## Text passage

— begin —

I guess I'd round up.
Probably because I don't want to be caught at the cash register short changed....
Probably because I don't want to be caught at the cash register short changed....
vulcanlogician
Well-Known Member
I mean, 5 and .5 are supposed to be rounded up. But there may be instances where you want to round down (ie. you seek a conservative estimate etc.)
Heyo
Veteran Member
0, 0, 0, 0
(rounded to full 10s).
exchemist
Veteran Member
Yes rounding up is the usual convention - except with the UK tax authority, which is generous enough to round down to the nearest whole number.
Why Rounding 5s Up Is Wrong
It's best to round to the even number, so as to reduce error.
"Let’s look at an example. Consider the numbers 0.5, 1.5, 2.5, 3.5, 4.5, 5.5, 6.5, 7.5, 8.5, and 9.5. The average of these numbers is 5. If we were to round all of these numbers as taught, you get 1, 2, 3, 4, 5, 6, 7, 8, 9 and 10. The average of these is 55/10=5.5, which is 0.5 higher than the real average. This means we have an error of 0.5 through this rounding method.

— end —

## What you will do
a) According to the forum thread on rounding, which authority rounds down to the nearest whole number?
b) In the forum thread on rounding, switch "conservative" to "cautious" and reproduce the passage between "vulcanlogician" and "nearest whole number.", inclusive.
c) Render this sentence from the forum thread on rounding into French: "It's best to round to the even number, so as to reduce error."

(Dataset excerpts)
— begin —

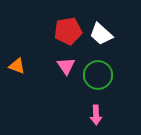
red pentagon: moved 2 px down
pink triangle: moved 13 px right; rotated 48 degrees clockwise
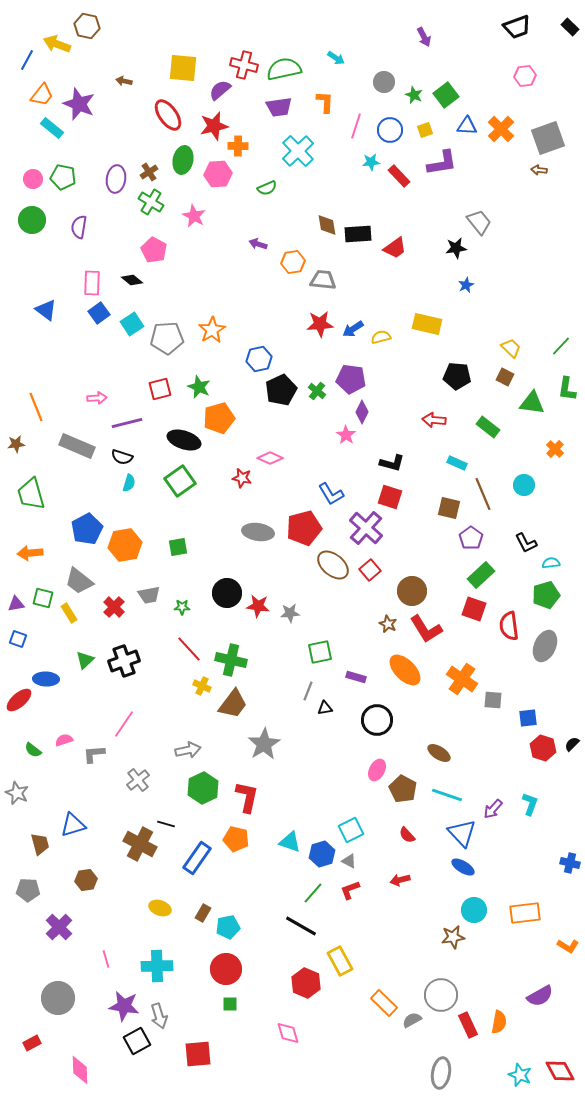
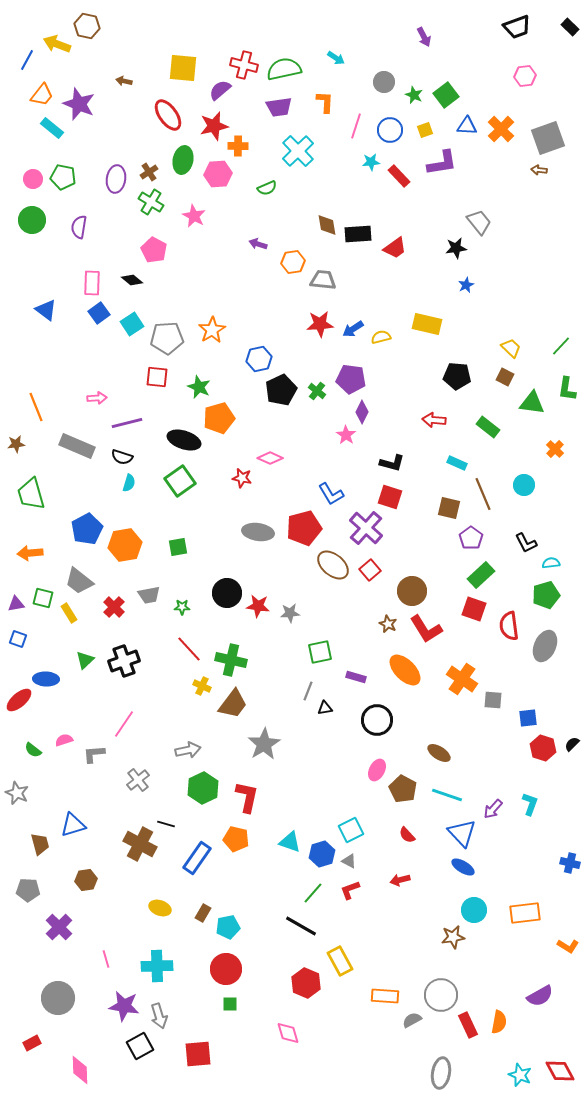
red square at (160, 389): moved 3 px left, 12 px up; rotated 20 degrees clockwise
orange rectangle at (384, 1003): moved 1 px right, 7 px up; rotated 40 degrees counterclockwise
black square at (137, 1041): moved 3 px right, 5 px down
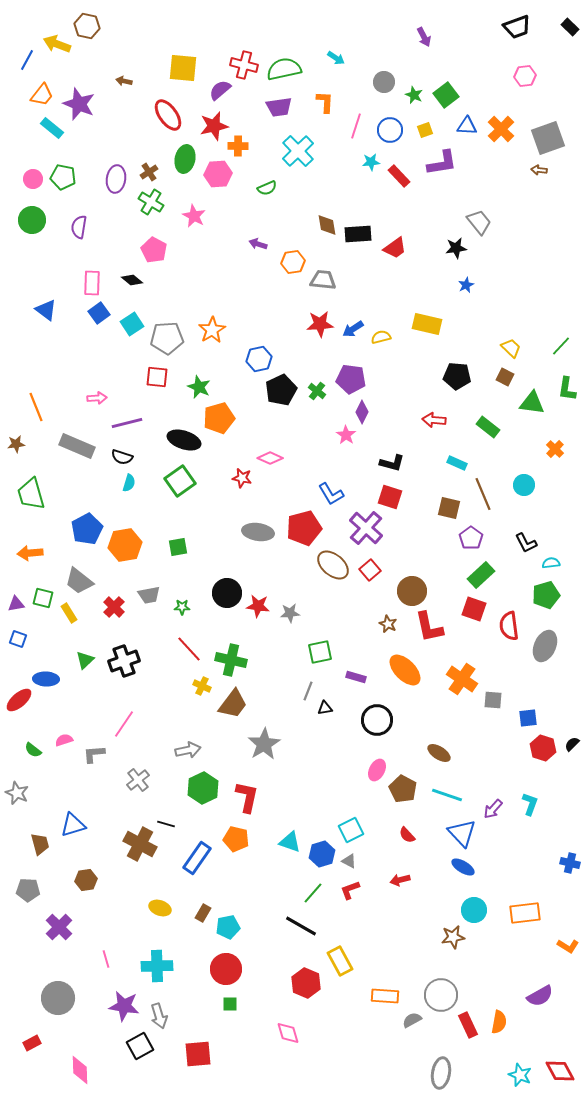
green ellipse at (183, 160): moved 2 px right, 1 px up
red L-shape at (426, 629): moved 3 px right, 2 px up; rotated 20 degrees clockwise
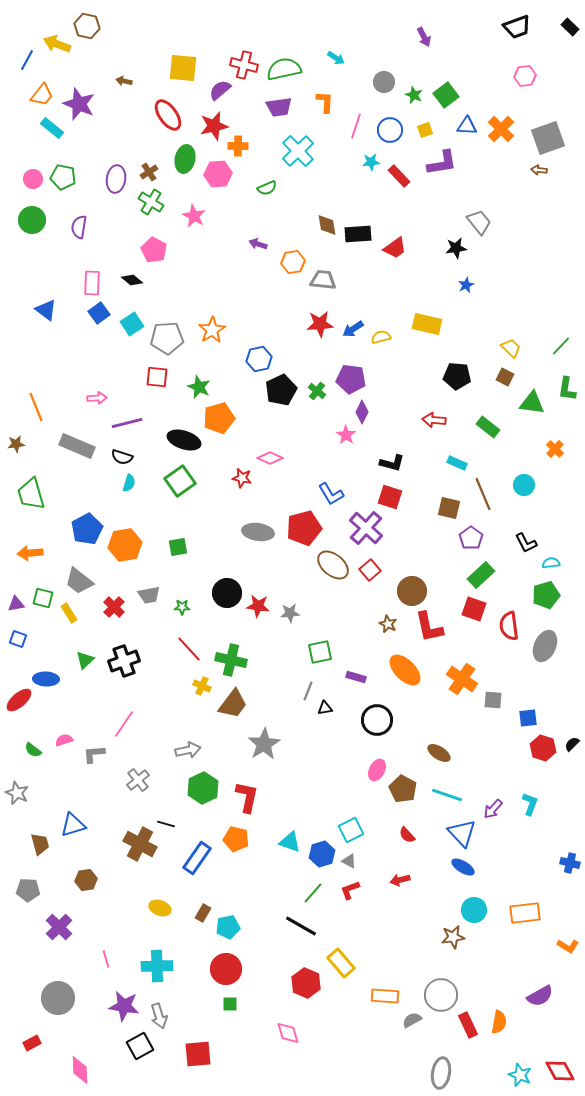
yellow rectangle at (340, 961): moved 1 px right, 2 px down; rotated 12 degrees counterclockwise
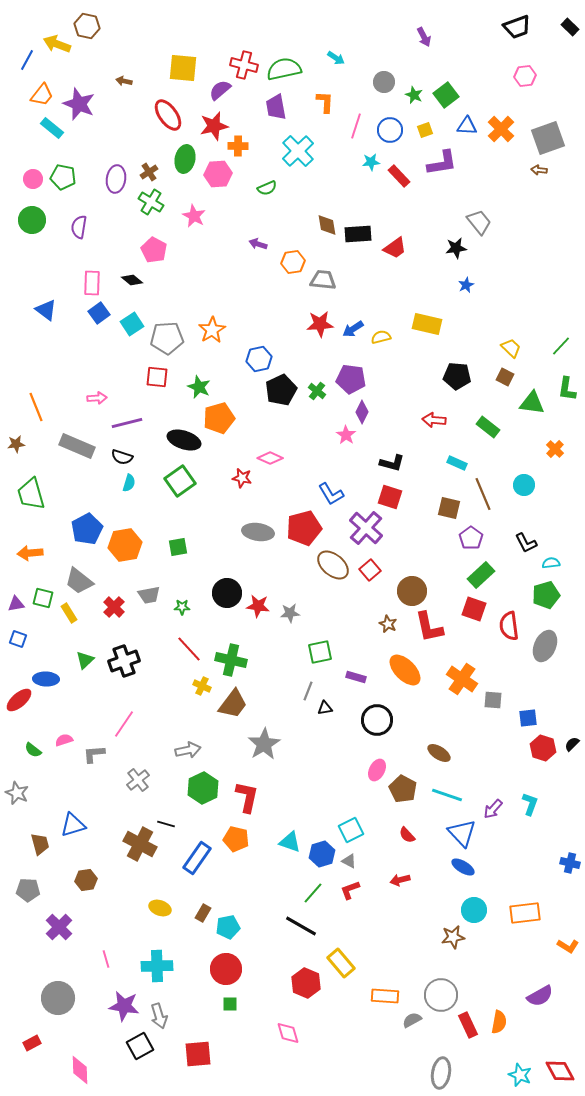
purple trapezoid at (279, 107): moved 3 px left; rotated 88 degrees clockwise
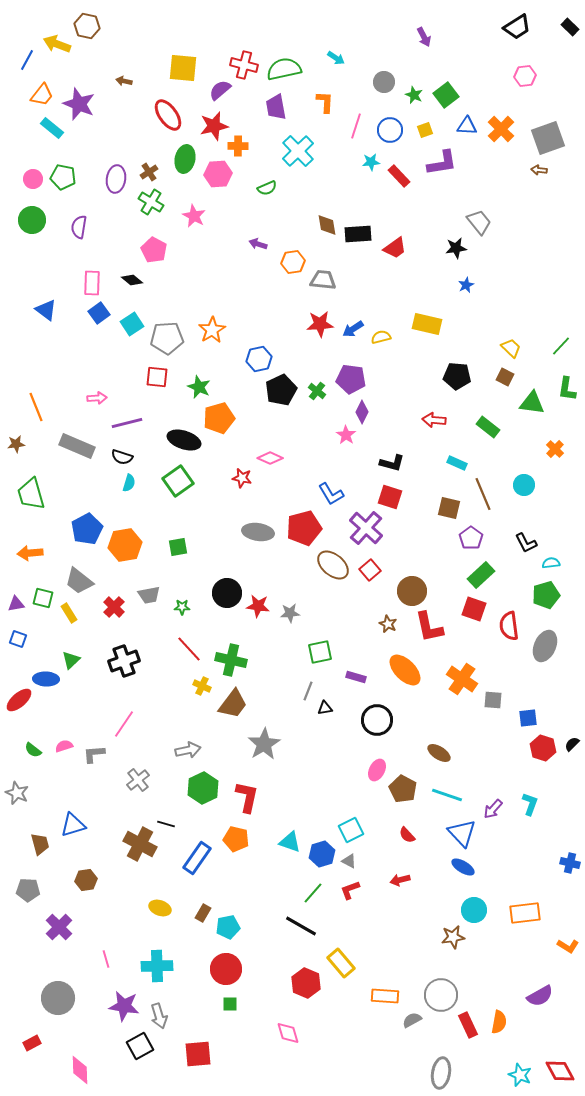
black trapezoid at (517, 27): rotated 12 degrees counterclockwise
green square at (180, 481): moved 2 px left
green triangle at (85, 660): moved 14 px left
pink semicircle at (64, 740): moved 6 px down
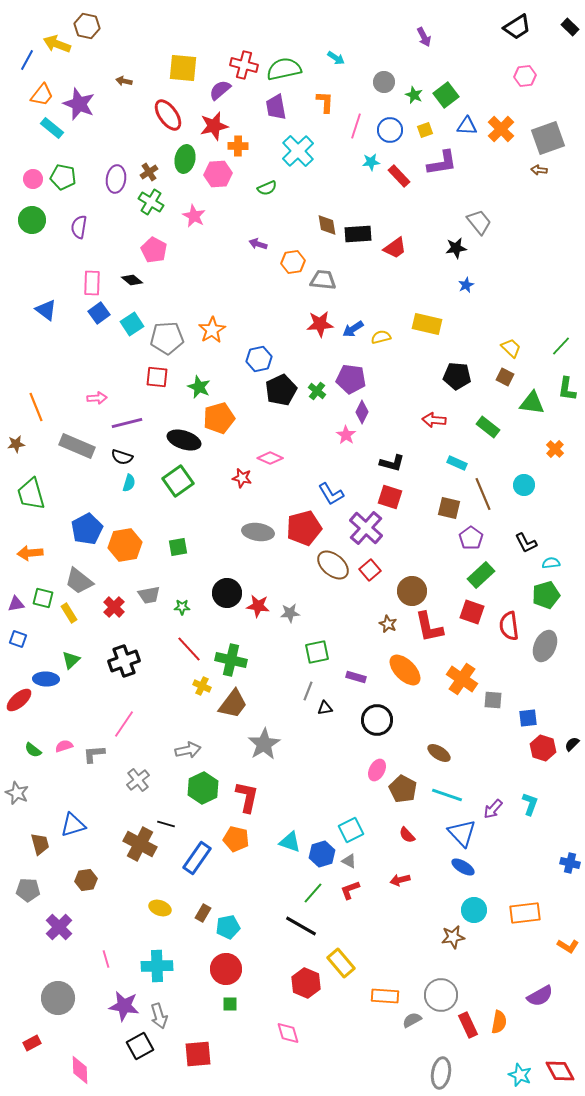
red square at (474, 609): moved 2 px left, 3 px down
green square at (320, 652): moved 3 px left
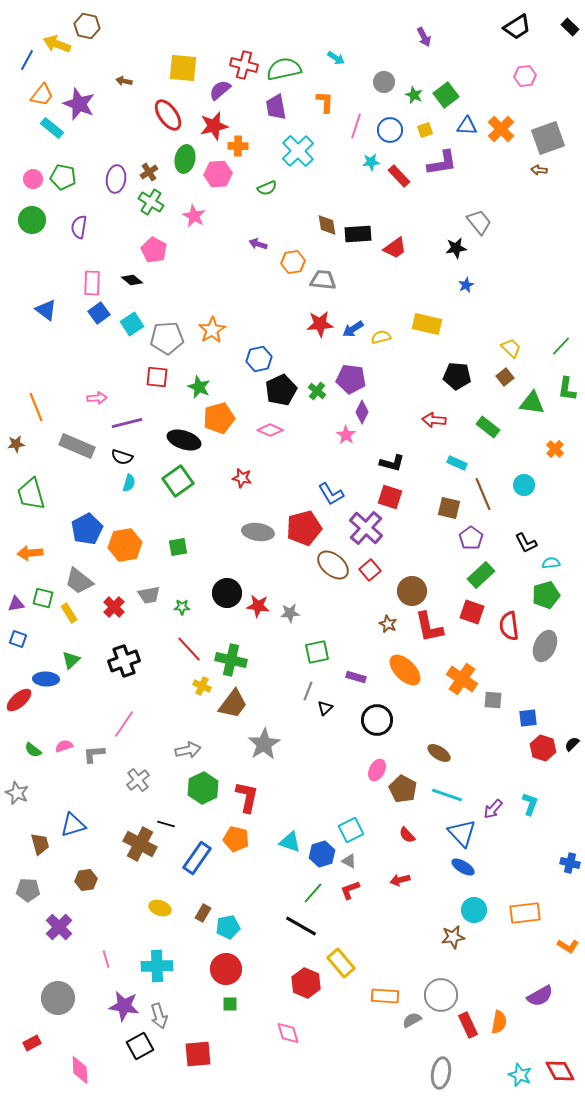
brown square at (505, 377): rotated 24 degrees clockwise
pink diamond at (270, 458): moved 28 px up
black triangle at (325, 708): rotated 35 degrees counterclockwise
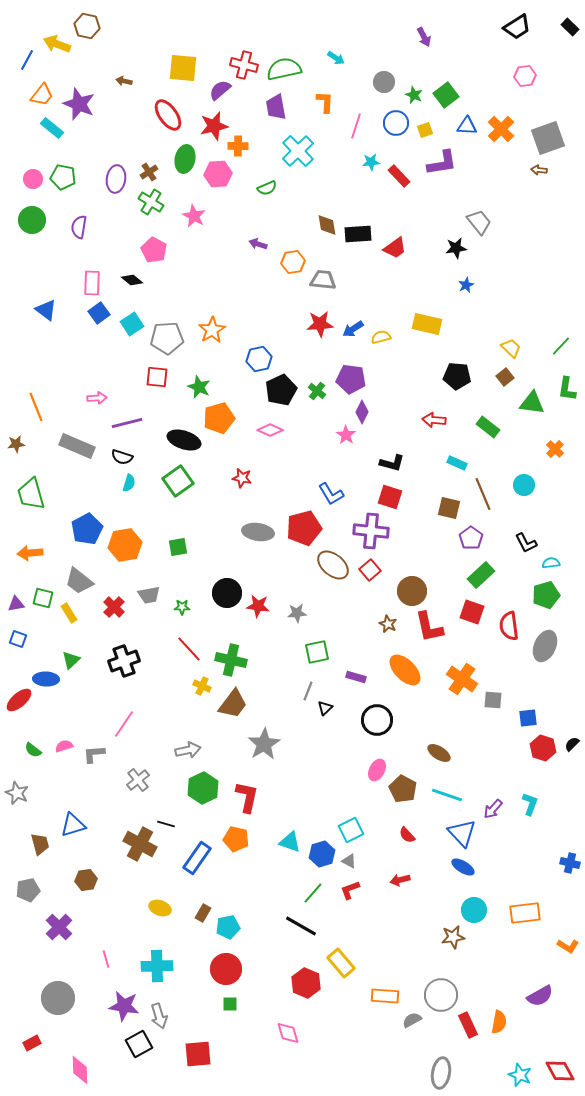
blue circle at (390, 130): moved 6 px right, 7 px up
purple cross at (366, 528): moved 5 px right, 3 px down; rotated 36 degrees counterclockwise
gray star at (290, 613): moved 7 px right
gray pentagon at (28, 890): rotated 15 degrees counterclockwise
black square at (140, 1046): moved 1 px left, 2 px up
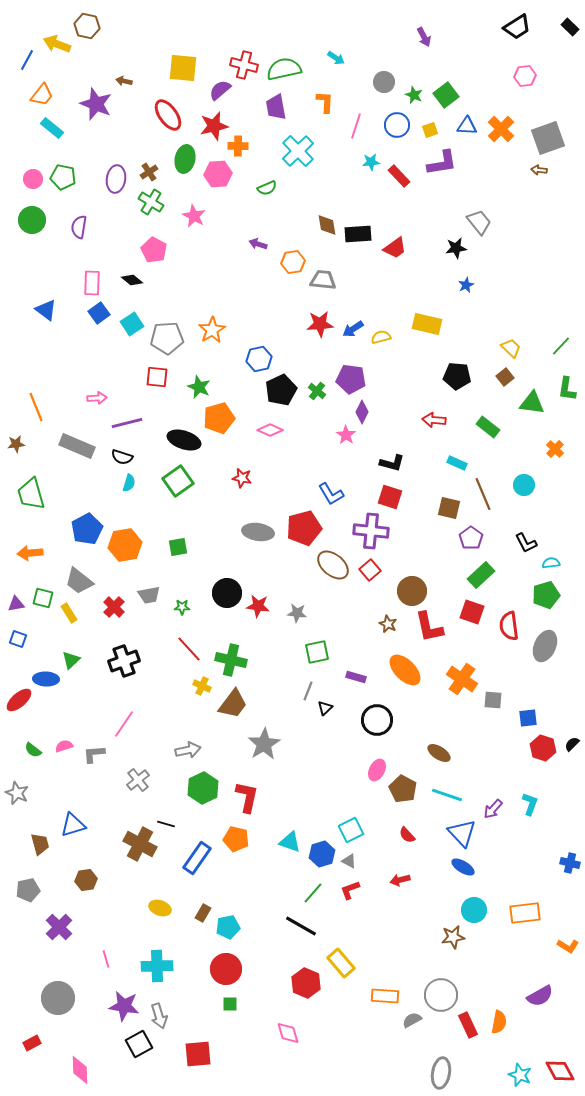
purple star at (79, 104): moved 17 px right
blue circle at (396, 123): moved 1 px right, 2 px down
yellow square at (425, 130): moved 5 px right
gray star at (297, 613): rotated 12 degrees clockwise
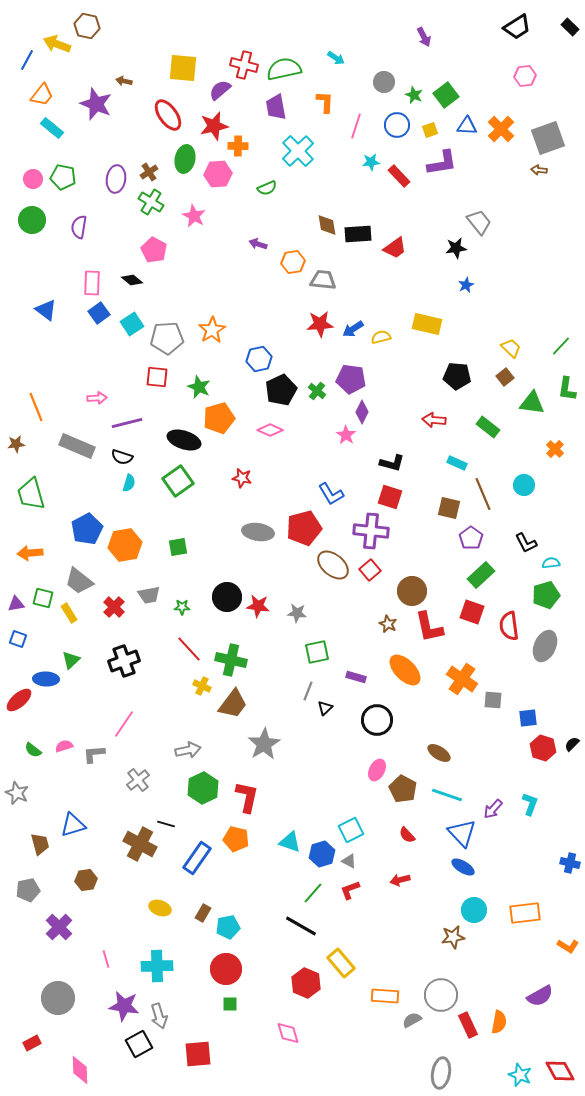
black circle at (227, 593): moved 4 px down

— end —

## Written answers
a) The UK tax authority.

b)
vulcanlogician
Well-Known Member
I mean, 5 and .5 are supposed to be rounded up. But there may be instances where you want to round down (ie. you seek a cautious estimate etc.)
Heyo
Veteran Member
0, 0, 0, 0
(rounded to full 10s).
exchemist
Veteran Member
Yes rounding up is the usual convention - except with the UK tax authority, which is generous enough to round down to the nearest whole number.

c) Il est préférable d'arrondir au nombre pair, afin de réduire l'erreur.